— Да право же, — с сердцем сказала она однажды Джону Бидлэйку, когда тот издевался над бедным Эдвардом, — я в самом деле очень люблю его!
— По-своему, может быть, — насмешливо сказал Бидлэйк. — По-своему. К счастью, не все любят так. Посмотри-ка в зеркало.
Она посмотрела и увидела отражение своего обнажённого тела, растянувшегося среди подушек на диване.
— Животное! — сказала она. — Но это вовсе не мешает мне любить его.
— Да, конечно, по-своему ты очень любишь его. — Он засмеялся. — И все-таки, какое счастье, что не все…
Она закрыла ему рот рукой. Это было четверть века тому назад.
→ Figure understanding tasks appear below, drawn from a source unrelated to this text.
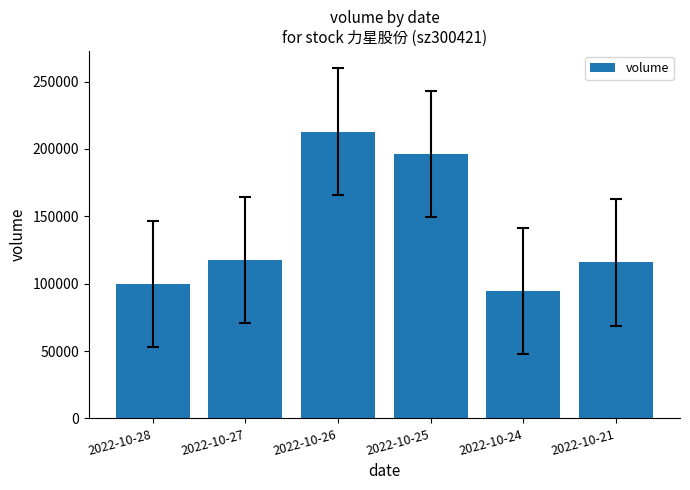

At which category does the chart reach its peak across all series?

2022-10-26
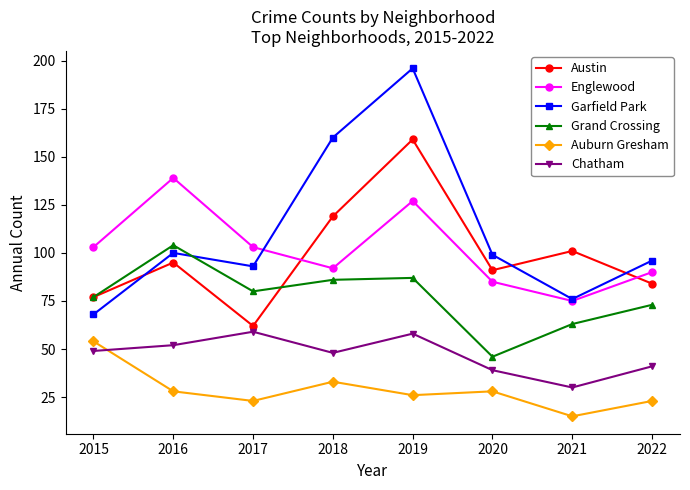

In Austin, how many points are lower than both neighbors (excluding endpoints)?

2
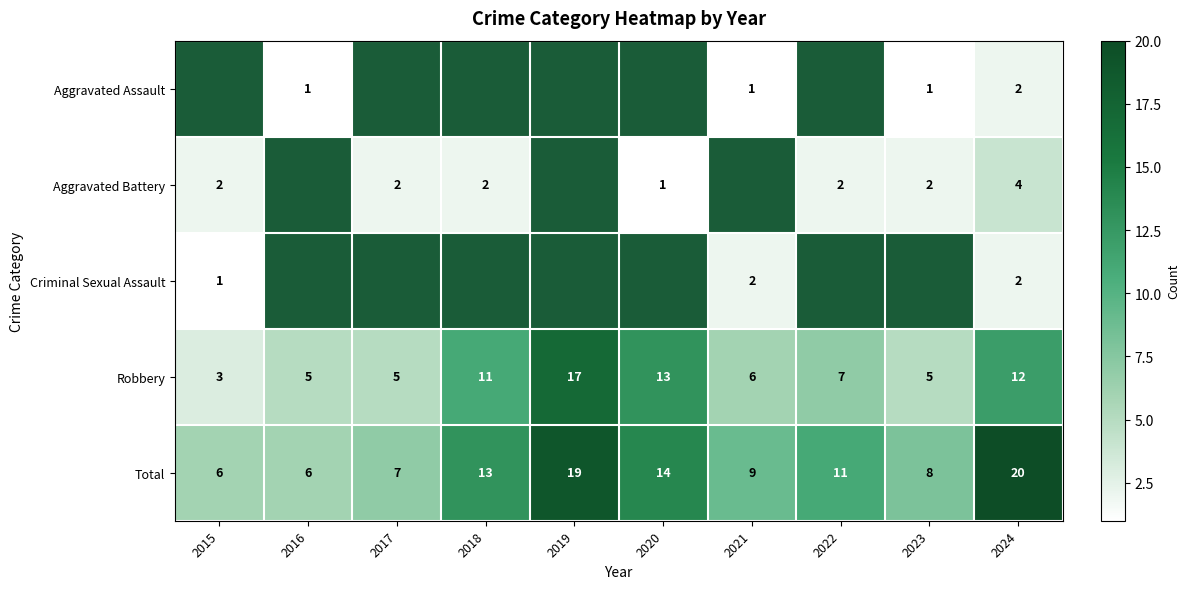

At which label is Total closest to 13?

2018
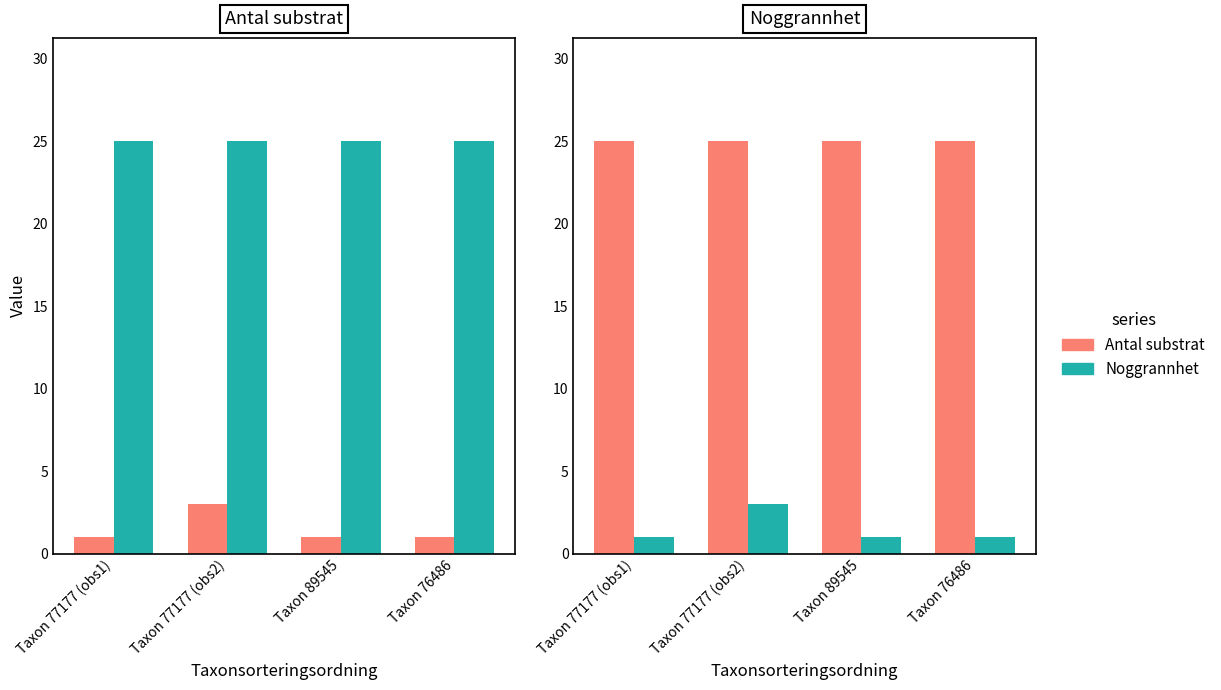

Which series has the widest spread of values?

Noggrannhet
Хильда была замужем пять лет; ей было тридцать. Люси была четырехлетним ребёнком. Джону Бидлэйку исполнилось сорок семь, и он был в расцвете сил и в зените своей славы как художник, он умел смеяться, умел работать, умел есть, пить и лишать невинности.
— Живопись — одна из форм чувственности, — отвечал он тем, кто осуждал его образ жизни. — Написать обнажённое тело может только тот, кто подробно изучил его руками, губами и всем телом. Я серьёзно отношусь к искусству. Поэтому я не жалею сил на подготовительные занятия. — И кожа вокруг его монокля покрывалась морщинами смеха, а глаза лукавого сатира подмигивали.
Хильде Джон Бидлэйк принёс откровение её собственного тела, её физических возможностей. Лорд Эдвард был ребёнком, ископаемым младенцем в облике солидного пожилого мужчины. Интеллектуально, в лаборатории, он понимал явления пола. Но в жизни, по эмоциям, он оставался ребёнком, ископаемым младенцем викторианской эпохи, в неприкосновенности сохранившим детскую робость и все запреты, внушённые двумя нежно любимыми и добродетельными незамужними тётками, у которых он воспитывался после смерти своей матери, все удивительные принципы и предрассудки, приобретённые тогда, когда он впервые восторгался шутками м-ра Пиквика и Микобера. Он любил свою молодую жену любовью ископаемого младенца шестидесятых годов — робко и словно извиняясь: извиняясь за свою страсть, извиняясь за своё тело, извиняясь за её тело. Конечно, его извинения были не столь многословны, потому что от застенчивости ископаемое дитя становилось немым: они состояли в том, что он молчаливо отрицал участие их тел в проявлениях страсти, за которой к тому же отрицалось право на существование. Его любовь была сплошным бессловесным извинением, а потому не имела оправданий. Оправдание любви — в духовной и телесной близости, в теплоте, в наслаждении, которые она порождает. Если она нуждается в оправданиях извне, значит, она не имеет оправданий. Джон Бидлэйк не оправдывался за свою любовь: она полностью оправдывала самое себя. Чувственный здоровяк, он любил прямо и честно, с хорошим животным аппетитом сына природы.
— Не воображайте, пожалуйста, что я стану говорить о звёздах и девственных лилиях и космосе, — говорил он, — это не по моей части. Я не верю в них. Я верю в… — И тут он переходил на язык, по каким-то таинственным причинам считающийся непечатным.
Это была любовь без претензий, но тёплая, естественная, а следовательно — хорошая; это была честная, добродушная, блаженная чувственность. Для Хильды, знавшей раньше только стыдливую, извиняющуюся любовь ископаемого младенца, она была откровением. Она пробудила в ней умершие было чувства. Она с восторгом нашла самое себя. Но восторг её не переходил границ. Она никогда не теряла голову. Потеряв голову, она вместе с тем потеряла бы Тэнтемаунт-Хаус, миллионы Тэнтемаунта и титул Тэнтемаунта. Она вовсе не собиралась терять все это. Поэтому голова её оставалась трезвой и рассудительной среди самых бурных восторгов, как скала среди бурного моря. Наслаждаясь, она никогда не наносила этим ущерба своему положению в обществе. Благодаря трезвой голове и желанию сохранить себе положение в обществе она никогда не теряла способности смотреть со стороны на свои самые бурные восторги. Джон Бидлэйк одобрял её умение совместить несовместимое.
— Благодарение Богу, Хильда, — часто говорил он, — ты — разумная женщина.